Northeastern University admits about 5.2% of applicants, making it one of the more selective private universities in the country. Among admitted students who submitted scores, the middle 50% scored between 1,440 and 1,540 on the SAT (interquartile range), or between 33 and 35 on the ACT. 12.3% of undergraduates receive Pell Grants and 18.5% are first-generation college students — a relatively narrow access profile that reflects the institution's selective admissions funnel. Transfer enrollment is limited, at 39.2% of the student body. Azimuth ranks Northeastern University #176 for access among nonprofit four-year institutions. As access vs mobility in the Illinois data explores, the structural constraint here is scale: the number of low-income and first-generation students who benefit from Northeastern University's outcomes is bounded by how many gain admission in the first place. For students who do enroll, outcomes are strong. The graduation rate is 90.5% overall, with 60.5% of Pell-eligible students completing within the same window — a meaningful signal that low-income students who gain admission are well-supported through to degree completion. Retention from the first to second year stands at 96.9%. Median low-income graduate earnings reach $72,900 on a historical ten-year Scorecard measure, placing this cohort in the 93.1 percentile for low-income graduate median earnings among nonprofit four-year institutions. Azimuth ranks Northeastern University #590 for mobility among nonprofit four-year institutions. The pattern is consistent with selective institutions that deliver strong per-student outcomes: low-income graduates who gain admission complete at high rates and achieve earnings well above national norms, but the institution's admission scale limits how broadly that pathway reaches students from lower-income backgrounds.
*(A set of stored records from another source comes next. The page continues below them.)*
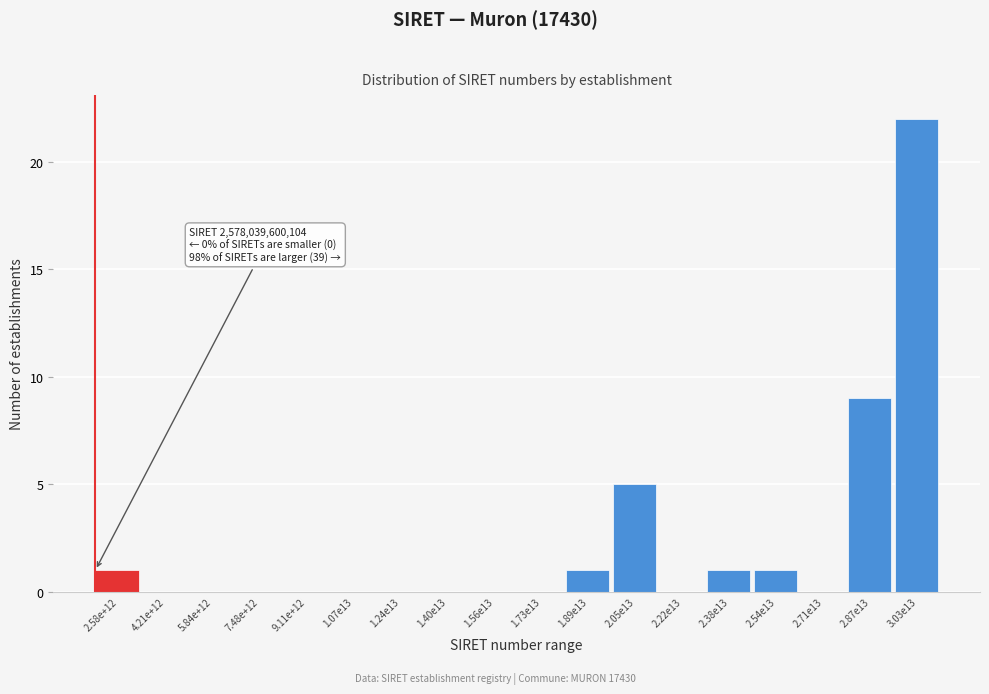

Reading left to right, transcribe all the data shown in this chart.

2.58e+12=1	4.21e+12=0	5.84e+12=0	7.48e+12=0	9.11e+12=0	1.07e13=0	1.24e13=0	1.40e13=0	1.56e13=0	1.73e13=0	1.89e13=1	2.05e13=5	2.22e13=0	2.38e13=1	2.54e13=1	2.71e13=0	2.87e13=9	3.03e13=22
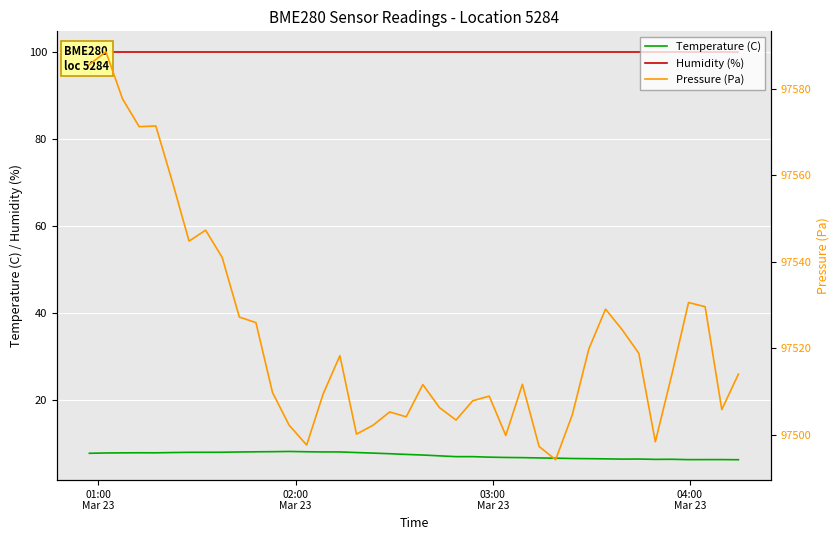

Is the value of Temperature (C) at 23 greater than the value of Pressure (Pa) at 36?

No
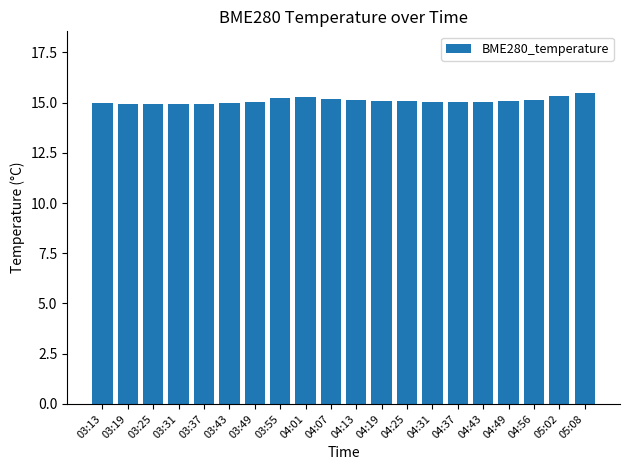

What is the sum of all values?

301.7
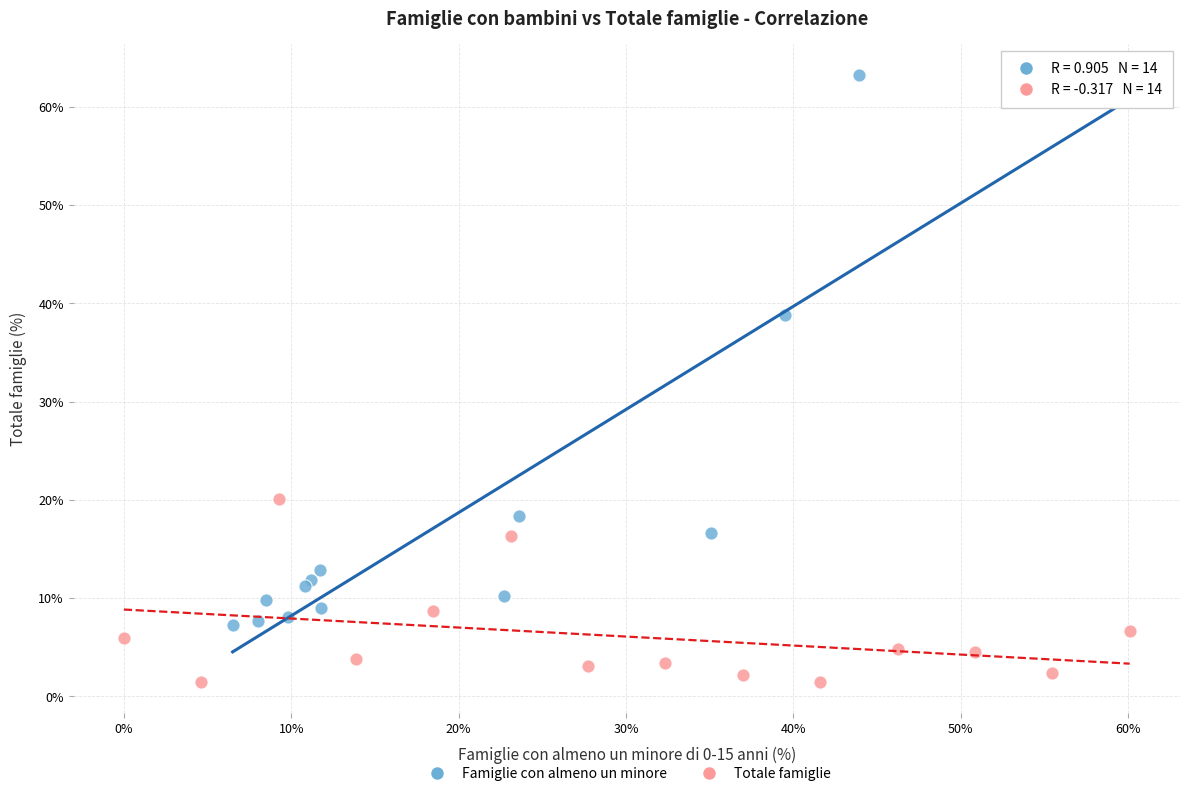

Which series reaches the maximum Y coordinate?

Famiglie con almeno un minore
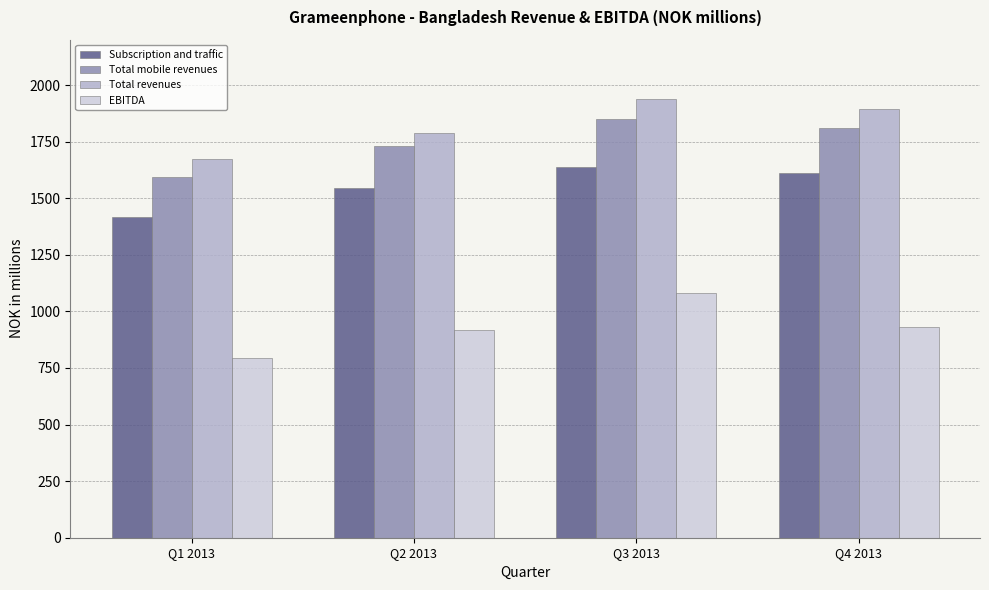

What is the difference between the highest and lowest values at Q2 2013?

872.0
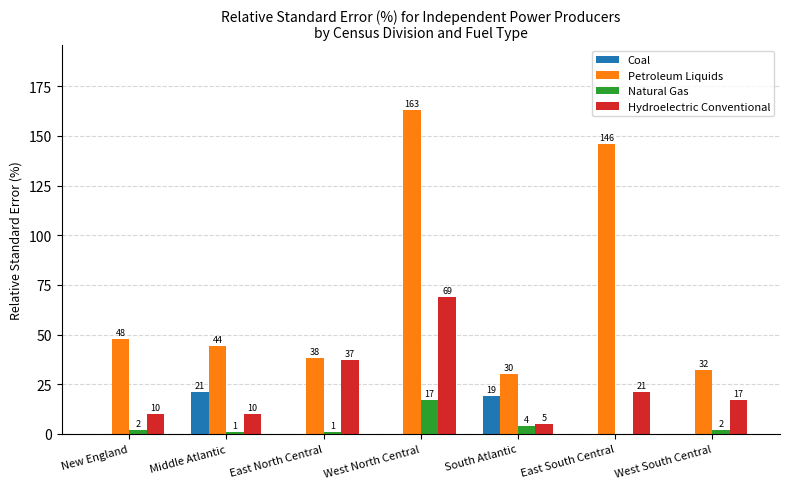

Between South Atlantic and East South Central, which series saw the biggest shift?

Petroleum Liquids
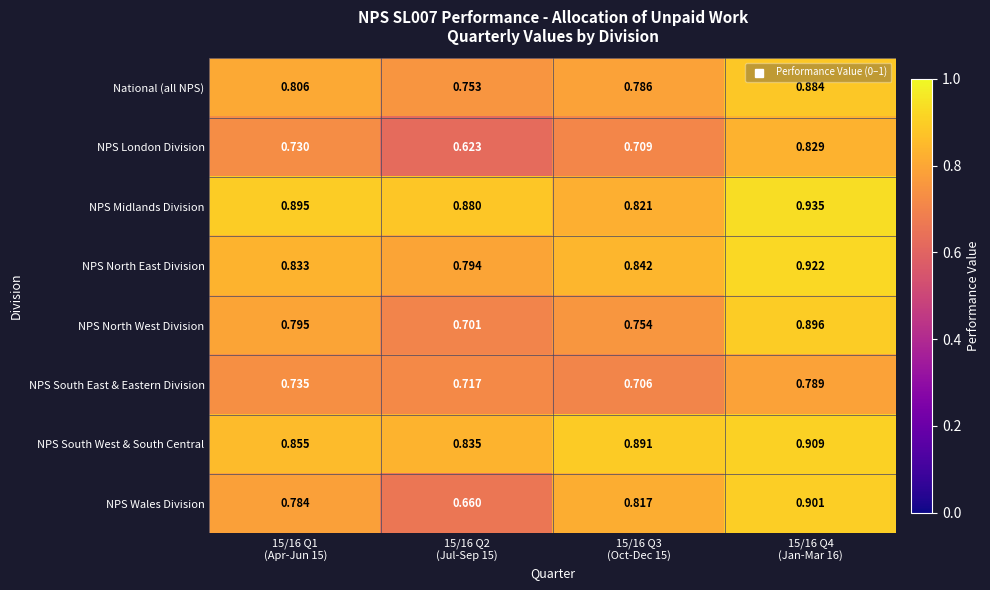

List the series in order of their peak value, lowest first.

NPS South East & Eastern Division, NPS London Division, National (all NPS), NPS North West Division, NPS Wales Division, NPS South West & South Central, NPS North East Division, NPS Midlands Division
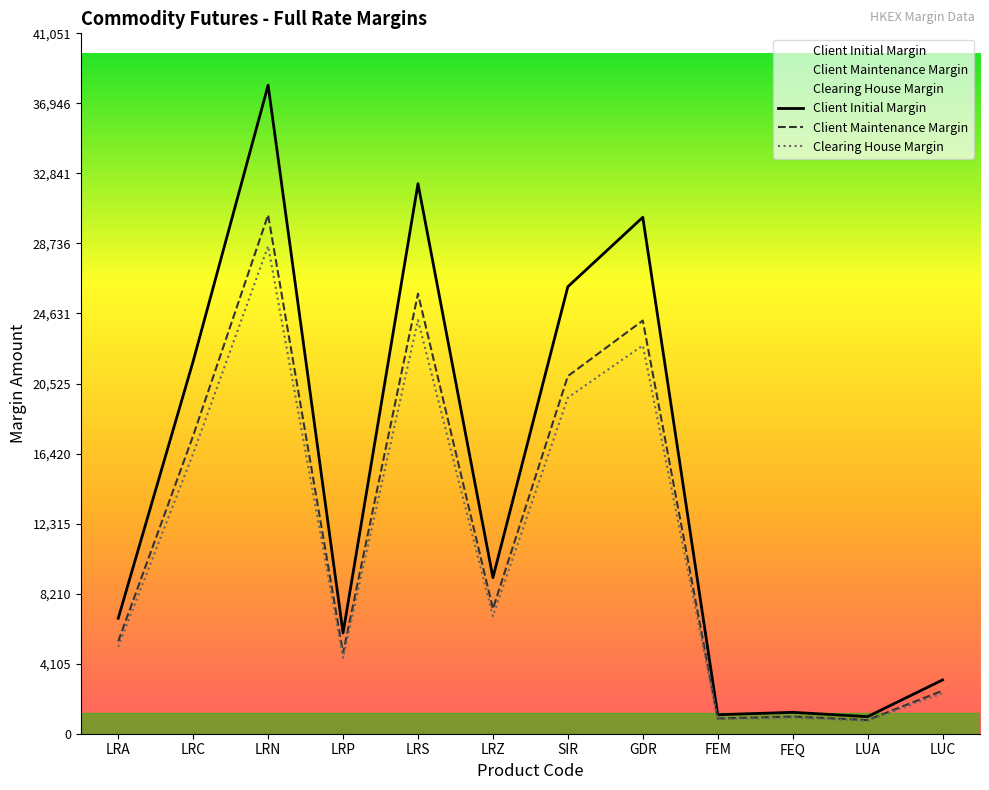

What is the smallest value displayed?

753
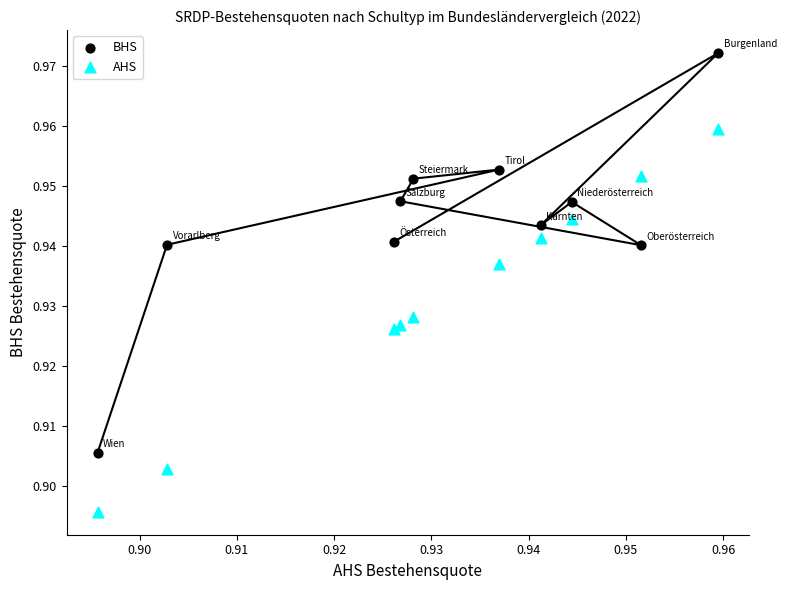

Which series contains the highest Y value?

BHS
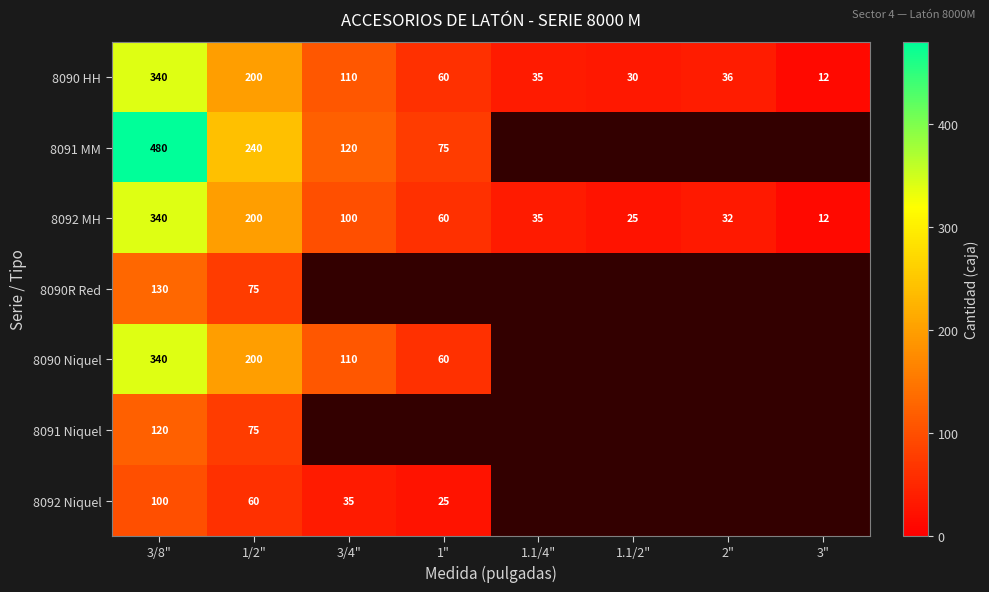

What is the maximum value for 8090 HH?

340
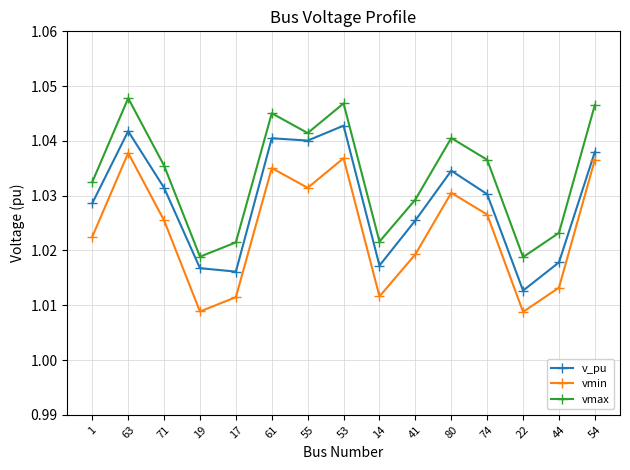

What are all the series names shown in the legend?

v_pu, vmin, vmax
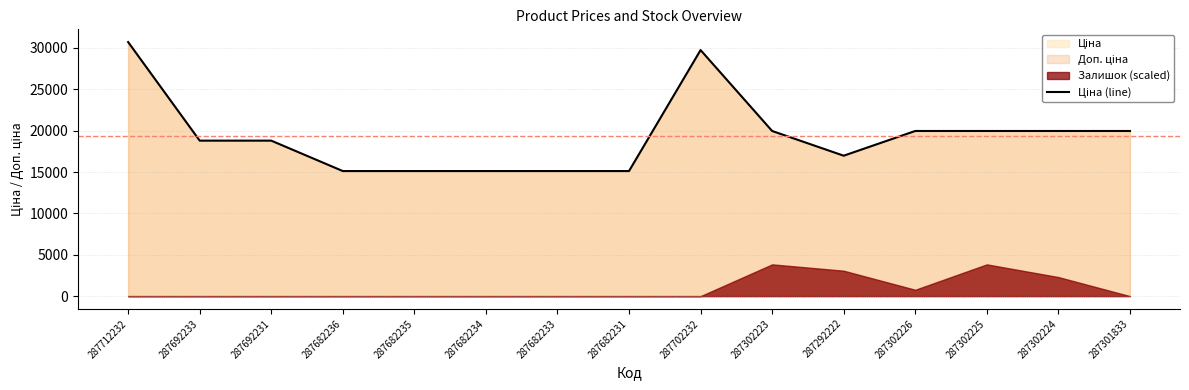

How many interior local peaks (higher than both neighbors) does the data have?

1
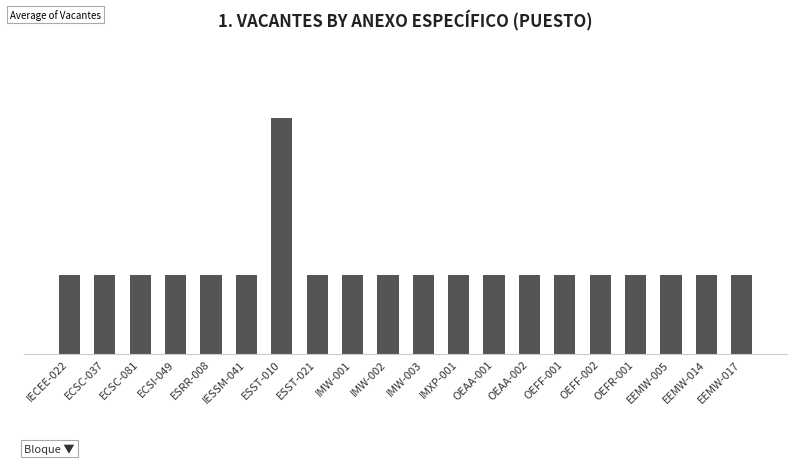

What is the value of the 2nd bar from the left?

1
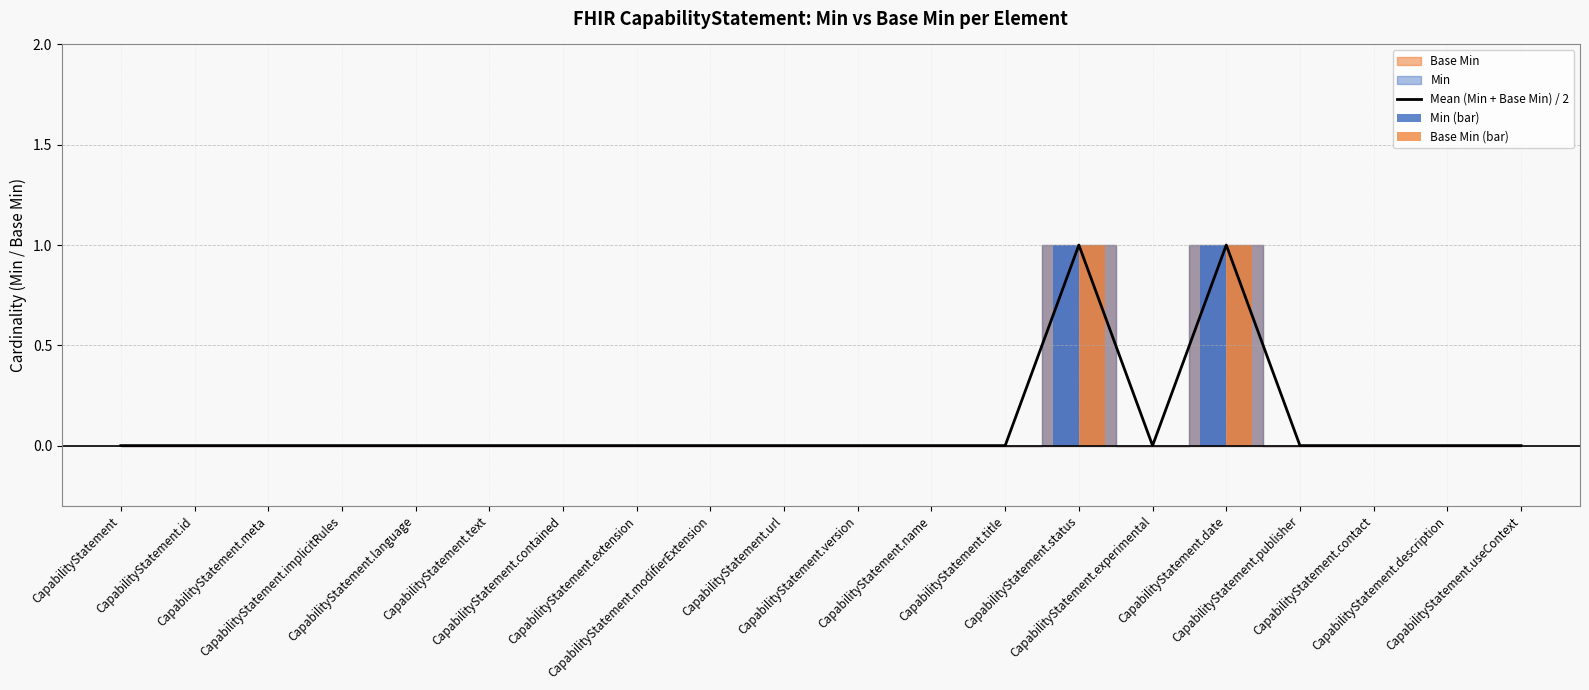

Reading left to right, transcribe all the data shown in this chart.

Mean (Min + Base Min) / 2: 0	0	0	0	0	0	0	0	0	0	0	0	0	1	0	1	0	0	0	0
Min (bar): 0	0	0	0	0	0	0	0	0	0	0	0	0	1	0	1	0	0	0	0
Base Min (bar): 0	0	0	0	0	0	0	0	0	0	0	0	0	1	0	1	0	0	0	0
Northeastern University admits about 5.2% of applicants, making it one of the more selective private universities in the country. Among admitted students who submitted scores, the middle 50% scored between 1,440 and 1,540 on the SAT (interquartile range), or between 33 and 35 on the ACT. 12.3% of undergraduates receive Pell Grants and 18.5% are first-generation college students — a relatively narrow access profile that reflects the institution's selective admissions funnel. Transfer enrollment is limited, at 39.2% of the student body. Azimuth ranks Northeastern University #176 for access among nonprofit four-year institutions. As access vs mobility in the Illinois data explores, the structural constraint here is scale: the number of low-income and first-generation students who benefit from Northeastern University's outcomes is bounded by how many gain admission in the first place. For students who do enroll, outcomes are strong. The graduation rate is 90.5% overall, with 60.5% of Pell-eligible students completing within the same window — a meaningful signal that low-income students who gain admission are well-supported through to degree completion. Retention from the first to second year stands at 96.9%. Median low-income graduate earnings reach $72,900 on a historical ten-year Scorecard measure, placing this cohort in the 93.1 percentile for low-income graduate median earnings among nonprofit four-year institutions. Azimuth ranks Northeastern University #590 for mobility among nonprofit four-year institutions. The pattern is consistent with selective institutions that deliver strong per-student outcomes: low-income graduates who gain admission complete at high rates and achieve earnings well above national norms, but the institution's admission scale limits how broadly that pathway reaches students from lower-income backgrounds.